ここからがこのトレードの本質です。ペリカンズは今夏、ベネディクト・マチュリンと2年1600万ドルで合意していました。初年度の年俸は780万ドル前後になる見込みで、トレード前のペリカンズは第1エプロンまで約740万ドル、ラグジュアリータックスラインまで約580万ドルしか余裕がありませんでした。つまり、そのままマチュリンと契約すればタックスへ突入してしまう状況だったわけです。

ホーキンスの年俸は702万1895ドル。対してジョンソンは323万7120ドル、ギブソンは381万5861ドルで、しかもギブソンの契約は保障なしです。ESPNのボビー・マークスによれば、サラリーマッチングを成立させるためにギブソンにはごく小さな部分保障が付く見込みで、必要となる額は14万8828ドルとされています。

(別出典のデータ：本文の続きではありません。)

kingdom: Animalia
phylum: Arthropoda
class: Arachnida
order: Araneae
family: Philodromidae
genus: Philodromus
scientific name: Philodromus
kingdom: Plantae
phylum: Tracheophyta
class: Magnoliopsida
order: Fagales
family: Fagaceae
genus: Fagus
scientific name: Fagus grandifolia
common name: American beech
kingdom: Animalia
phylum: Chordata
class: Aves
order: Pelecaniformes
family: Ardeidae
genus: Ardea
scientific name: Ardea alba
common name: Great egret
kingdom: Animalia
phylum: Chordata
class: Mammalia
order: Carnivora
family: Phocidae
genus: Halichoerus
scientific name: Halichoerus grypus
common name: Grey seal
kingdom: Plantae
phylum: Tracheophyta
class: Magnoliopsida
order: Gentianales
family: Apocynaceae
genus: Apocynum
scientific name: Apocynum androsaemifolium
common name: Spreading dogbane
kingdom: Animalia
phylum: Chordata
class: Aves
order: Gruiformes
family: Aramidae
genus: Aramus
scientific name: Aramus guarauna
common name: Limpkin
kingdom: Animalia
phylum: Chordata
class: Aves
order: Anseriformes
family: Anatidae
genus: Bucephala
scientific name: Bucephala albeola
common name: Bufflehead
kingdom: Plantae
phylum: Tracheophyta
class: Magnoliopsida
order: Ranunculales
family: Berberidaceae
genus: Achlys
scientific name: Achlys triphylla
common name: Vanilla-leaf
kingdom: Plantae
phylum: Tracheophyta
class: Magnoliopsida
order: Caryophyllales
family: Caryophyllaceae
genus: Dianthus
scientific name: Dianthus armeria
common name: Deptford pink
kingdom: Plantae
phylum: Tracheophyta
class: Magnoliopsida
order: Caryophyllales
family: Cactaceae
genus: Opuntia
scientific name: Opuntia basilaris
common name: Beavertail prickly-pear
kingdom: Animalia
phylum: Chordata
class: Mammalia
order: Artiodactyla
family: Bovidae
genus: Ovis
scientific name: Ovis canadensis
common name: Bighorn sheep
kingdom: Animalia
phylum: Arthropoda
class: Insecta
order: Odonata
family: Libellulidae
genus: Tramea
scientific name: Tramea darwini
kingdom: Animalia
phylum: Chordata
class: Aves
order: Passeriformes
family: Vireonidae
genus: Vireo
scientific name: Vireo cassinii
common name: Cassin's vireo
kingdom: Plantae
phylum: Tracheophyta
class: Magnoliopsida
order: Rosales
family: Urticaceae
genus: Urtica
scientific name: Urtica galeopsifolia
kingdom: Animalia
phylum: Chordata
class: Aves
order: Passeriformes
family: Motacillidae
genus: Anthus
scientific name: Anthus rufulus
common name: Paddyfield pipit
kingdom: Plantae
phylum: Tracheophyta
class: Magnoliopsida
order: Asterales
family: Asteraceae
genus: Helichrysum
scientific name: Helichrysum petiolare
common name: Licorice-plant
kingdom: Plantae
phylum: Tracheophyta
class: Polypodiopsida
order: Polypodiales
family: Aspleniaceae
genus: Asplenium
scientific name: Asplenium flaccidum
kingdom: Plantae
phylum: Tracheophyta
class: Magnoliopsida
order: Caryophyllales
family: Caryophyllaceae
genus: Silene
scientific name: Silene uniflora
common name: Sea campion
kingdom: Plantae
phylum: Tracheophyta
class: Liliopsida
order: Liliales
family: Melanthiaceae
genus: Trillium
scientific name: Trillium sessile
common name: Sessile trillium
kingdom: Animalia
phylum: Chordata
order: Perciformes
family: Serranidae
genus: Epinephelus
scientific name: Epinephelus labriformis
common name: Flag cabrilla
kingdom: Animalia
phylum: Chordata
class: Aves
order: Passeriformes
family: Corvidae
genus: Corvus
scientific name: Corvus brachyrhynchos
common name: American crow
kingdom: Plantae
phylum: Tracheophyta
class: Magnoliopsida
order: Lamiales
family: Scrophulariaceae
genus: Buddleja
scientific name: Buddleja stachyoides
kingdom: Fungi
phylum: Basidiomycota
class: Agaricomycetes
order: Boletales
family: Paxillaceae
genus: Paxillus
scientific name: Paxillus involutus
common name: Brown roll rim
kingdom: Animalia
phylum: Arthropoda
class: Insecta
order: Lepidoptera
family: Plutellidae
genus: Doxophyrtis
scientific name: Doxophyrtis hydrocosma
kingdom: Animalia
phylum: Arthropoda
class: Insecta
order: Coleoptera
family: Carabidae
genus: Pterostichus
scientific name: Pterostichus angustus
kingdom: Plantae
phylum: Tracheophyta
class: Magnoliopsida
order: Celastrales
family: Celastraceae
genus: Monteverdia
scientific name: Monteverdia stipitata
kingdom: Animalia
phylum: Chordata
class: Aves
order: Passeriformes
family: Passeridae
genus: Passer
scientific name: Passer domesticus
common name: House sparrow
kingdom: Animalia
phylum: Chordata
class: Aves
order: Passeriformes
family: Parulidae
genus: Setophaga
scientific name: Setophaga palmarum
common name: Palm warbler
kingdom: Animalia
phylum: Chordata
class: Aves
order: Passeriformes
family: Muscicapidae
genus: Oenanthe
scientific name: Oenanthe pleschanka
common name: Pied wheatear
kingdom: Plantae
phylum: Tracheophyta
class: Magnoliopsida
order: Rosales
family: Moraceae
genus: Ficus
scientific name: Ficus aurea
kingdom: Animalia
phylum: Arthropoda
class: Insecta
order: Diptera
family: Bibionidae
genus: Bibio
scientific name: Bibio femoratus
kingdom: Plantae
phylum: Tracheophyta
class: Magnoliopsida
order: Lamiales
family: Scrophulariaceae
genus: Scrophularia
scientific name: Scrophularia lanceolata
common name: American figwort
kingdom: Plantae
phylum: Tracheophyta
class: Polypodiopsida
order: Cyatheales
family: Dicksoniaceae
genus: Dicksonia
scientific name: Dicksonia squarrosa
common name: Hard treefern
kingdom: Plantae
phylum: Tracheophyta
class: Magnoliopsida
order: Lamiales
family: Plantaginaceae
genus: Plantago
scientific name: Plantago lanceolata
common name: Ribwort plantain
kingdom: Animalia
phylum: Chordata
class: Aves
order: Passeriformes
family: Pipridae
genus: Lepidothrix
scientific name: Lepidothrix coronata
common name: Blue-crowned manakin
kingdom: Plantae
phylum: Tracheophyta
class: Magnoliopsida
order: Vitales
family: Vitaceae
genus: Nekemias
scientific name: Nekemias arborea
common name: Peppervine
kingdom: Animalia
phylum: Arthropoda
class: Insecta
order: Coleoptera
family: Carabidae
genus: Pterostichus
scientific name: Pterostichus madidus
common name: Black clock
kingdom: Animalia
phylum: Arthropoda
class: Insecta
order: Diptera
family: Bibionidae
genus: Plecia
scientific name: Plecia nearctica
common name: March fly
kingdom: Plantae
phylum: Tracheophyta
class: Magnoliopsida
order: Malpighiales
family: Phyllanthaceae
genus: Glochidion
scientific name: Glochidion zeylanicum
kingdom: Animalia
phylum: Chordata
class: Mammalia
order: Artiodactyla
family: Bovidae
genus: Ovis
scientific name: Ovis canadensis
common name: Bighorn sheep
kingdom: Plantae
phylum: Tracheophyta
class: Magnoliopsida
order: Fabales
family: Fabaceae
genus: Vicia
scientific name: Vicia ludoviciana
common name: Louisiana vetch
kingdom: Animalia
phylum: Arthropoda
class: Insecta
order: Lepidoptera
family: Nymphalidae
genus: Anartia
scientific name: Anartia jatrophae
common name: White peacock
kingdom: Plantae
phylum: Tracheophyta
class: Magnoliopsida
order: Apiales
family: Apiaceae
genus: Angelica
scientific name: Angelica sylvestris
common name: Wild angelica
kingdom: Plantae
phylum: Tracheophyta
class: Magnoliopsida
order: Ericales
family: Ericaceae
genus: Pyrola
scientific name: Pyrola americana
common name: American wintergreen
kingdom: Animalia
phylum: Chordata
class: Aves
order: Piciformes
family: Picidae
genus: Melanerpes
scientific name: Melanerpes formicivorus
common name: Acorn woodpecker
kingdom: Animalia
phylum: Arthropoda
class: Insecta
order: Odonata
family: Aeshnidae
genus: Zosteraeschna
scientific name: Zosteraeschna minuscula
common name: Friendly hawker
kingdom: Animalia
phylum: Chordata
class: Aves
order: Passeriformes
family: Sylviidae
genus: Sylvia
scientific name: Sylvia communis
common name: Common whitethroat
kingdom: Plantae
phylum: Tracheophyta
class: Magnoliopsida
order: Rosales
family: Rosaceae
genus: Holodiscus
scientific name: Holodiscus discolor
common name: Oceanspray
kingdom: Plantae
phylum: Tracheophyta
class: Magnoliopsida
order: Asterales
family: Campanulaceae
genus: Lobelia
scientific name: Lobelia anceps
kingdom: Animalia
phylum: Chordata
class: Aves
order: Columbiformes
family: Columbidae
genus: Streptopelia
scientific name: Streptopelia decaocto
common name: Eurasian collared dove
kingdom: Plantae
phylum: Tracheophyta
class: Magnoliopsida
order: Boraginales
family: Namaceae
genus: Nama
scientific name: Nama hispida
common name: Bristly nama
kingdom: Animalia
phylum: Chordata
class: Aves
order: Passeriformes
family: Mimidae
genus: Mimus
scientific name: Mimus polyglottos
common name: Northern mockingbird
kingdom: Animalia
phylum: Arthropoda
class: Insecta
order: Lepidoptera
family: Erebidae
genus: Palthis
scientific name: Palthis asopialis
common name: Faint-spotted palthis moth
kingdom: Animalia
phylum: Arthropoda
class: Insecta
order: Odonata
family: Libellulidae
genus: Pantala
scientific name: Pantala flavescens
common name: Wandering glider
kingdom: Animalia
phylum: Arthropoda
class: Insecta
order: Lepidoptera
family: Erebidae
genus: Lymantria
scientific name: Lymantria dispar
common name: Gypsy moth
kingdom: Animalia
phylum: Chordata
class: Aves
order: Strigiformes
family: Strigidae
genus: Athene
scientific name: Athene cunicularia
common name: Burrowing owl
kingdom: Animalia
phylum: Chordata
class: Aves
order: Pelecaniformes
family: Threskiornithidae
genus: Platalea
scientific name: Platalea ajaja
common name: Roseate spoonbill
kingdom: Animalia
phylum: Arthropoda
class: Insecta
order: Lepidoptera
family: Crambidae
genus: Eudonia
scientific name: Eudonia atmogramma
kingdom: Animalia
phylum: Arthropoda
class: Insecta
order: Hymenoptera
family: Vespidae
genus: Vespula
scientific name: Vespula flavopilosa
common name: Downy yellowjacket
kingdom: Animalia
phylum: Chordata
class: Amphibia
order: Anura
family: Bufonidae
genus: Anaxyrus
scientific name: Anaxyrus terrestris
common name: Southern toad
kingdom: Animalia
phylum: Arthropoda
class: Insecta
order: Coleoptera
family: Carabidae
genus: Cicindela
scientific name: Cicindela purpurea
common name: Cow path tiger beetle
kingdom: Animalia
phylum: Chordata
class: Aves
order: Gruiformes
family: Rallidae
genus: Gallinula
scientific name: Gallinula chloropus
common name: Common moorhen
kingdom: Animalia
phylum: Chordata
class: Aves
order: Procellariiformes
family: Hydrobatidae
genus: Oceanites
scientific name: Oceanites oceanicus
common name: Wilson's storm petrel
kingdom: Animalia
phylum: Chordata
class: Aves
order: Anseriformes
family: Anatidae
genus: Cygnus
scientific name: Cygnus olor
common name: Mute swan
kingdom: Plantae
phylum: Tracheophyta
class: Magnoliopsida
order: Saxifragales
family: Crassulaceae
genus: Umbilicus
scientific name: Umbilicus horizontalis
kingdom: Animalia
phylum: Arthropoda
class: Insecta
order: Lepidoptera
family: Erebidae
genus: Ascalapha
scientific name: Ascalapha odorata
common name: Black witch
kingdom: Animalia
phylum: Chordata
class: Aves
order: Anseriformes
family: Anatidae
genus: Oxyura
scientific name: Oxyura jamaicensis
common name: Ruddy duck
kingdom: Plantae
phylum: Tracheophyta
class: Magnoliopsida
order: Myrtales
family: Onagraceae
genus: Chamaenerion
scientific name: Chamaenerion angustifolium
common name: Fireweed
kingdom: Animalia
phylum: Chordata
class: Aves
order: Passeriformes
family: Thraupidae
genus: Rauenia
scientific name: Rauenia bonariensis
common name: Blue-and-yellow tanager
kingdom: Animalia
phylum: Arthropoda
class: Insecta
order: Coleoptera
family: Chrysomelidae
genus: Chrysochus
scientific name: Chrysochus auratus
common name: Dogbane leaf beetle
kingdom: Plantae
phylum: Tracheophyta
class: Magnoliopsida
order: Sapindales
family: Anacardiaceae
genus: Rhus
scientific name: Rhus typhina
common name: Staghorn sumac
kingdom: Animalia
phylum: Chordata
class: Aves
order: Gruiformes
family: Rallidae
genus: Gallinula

14万ドル台の保障を後付けすることで580万ドル規模の余白が生まれるという構図は、現行の労使協定がいかに窮屈かをよく表しています。

ギブソンとジョンソンをウェイブすれば、ペリカンズは約580万ドルを浮かせられる計算です。これでタックスも第1エプロンも越えずにマチュリンを迎えられます。ただし代償として、第1エプロンが今季のハードキャップとして固定されます。あわせて、ホーキンスの年俸に相当する約700万ドルのトレード例外も生まれます。

通常契約19人と41歳、両球団が抱えていた別々の事情

グリズリーズ側の事情は分かりやすいものです。通常契約が19人という完全なロスター過多の状態にあり、ジョンソンもギブソンも開幕ロスターに残る見込みは薄いところにいました。ホーキンスとピービーを開幕まで抱えるのか、それとも2巡目の資産だけが目的なのかは、現時点では不透明です。

一方で41歳のギブソンはNBA17年目、これまでに8球団を渡り歩いてきたベテランです。The Athleticのウィル・ギロリーによれば、ギブソンは解雇される見込みである一方、ジョンソンについてはトレーニングキャンプまで残してフィット感を見極める方針とのことです。ジョンソンは2024年ドラフト全体23位ながら最初の2年で3球団を渡り歩き、昨季はワシントンとダラスで48試合に出て平均3.3得点1.1リバウンドでした。21歳という若さが唯一残された武器で、ニューオーリンズが最後の見極めの場を与えた格好になります。

「勝負」ではなく「整理」、その先に残された余地

筆者の見立てでは、これはペリカンズにとっての勝負手ではなく整理です。24歳のウイングであるマチュリンを2年契約で確保するために、伸び悩んだ若手2人と2巡目の権利を差し出しました。金額として派手さはありませんが、ハードキャップを自ら引き受けてまで前へ進んだ判断は評価できます。逆に言えば、シーズン中の追加補強の余地はここでかなり狭まりました。

見どころは2つあります。ひとつはマチュリンがニューオーリンズの得点力をどこまで押し上げるのか。もうひとつは、環境を変えたホーキンスが4シーズン目に花開くのかどうかです。トレーニングキャンプはもう目前に迫っています。答えが数字で出てくるまで、そう長くは待たされないはずです。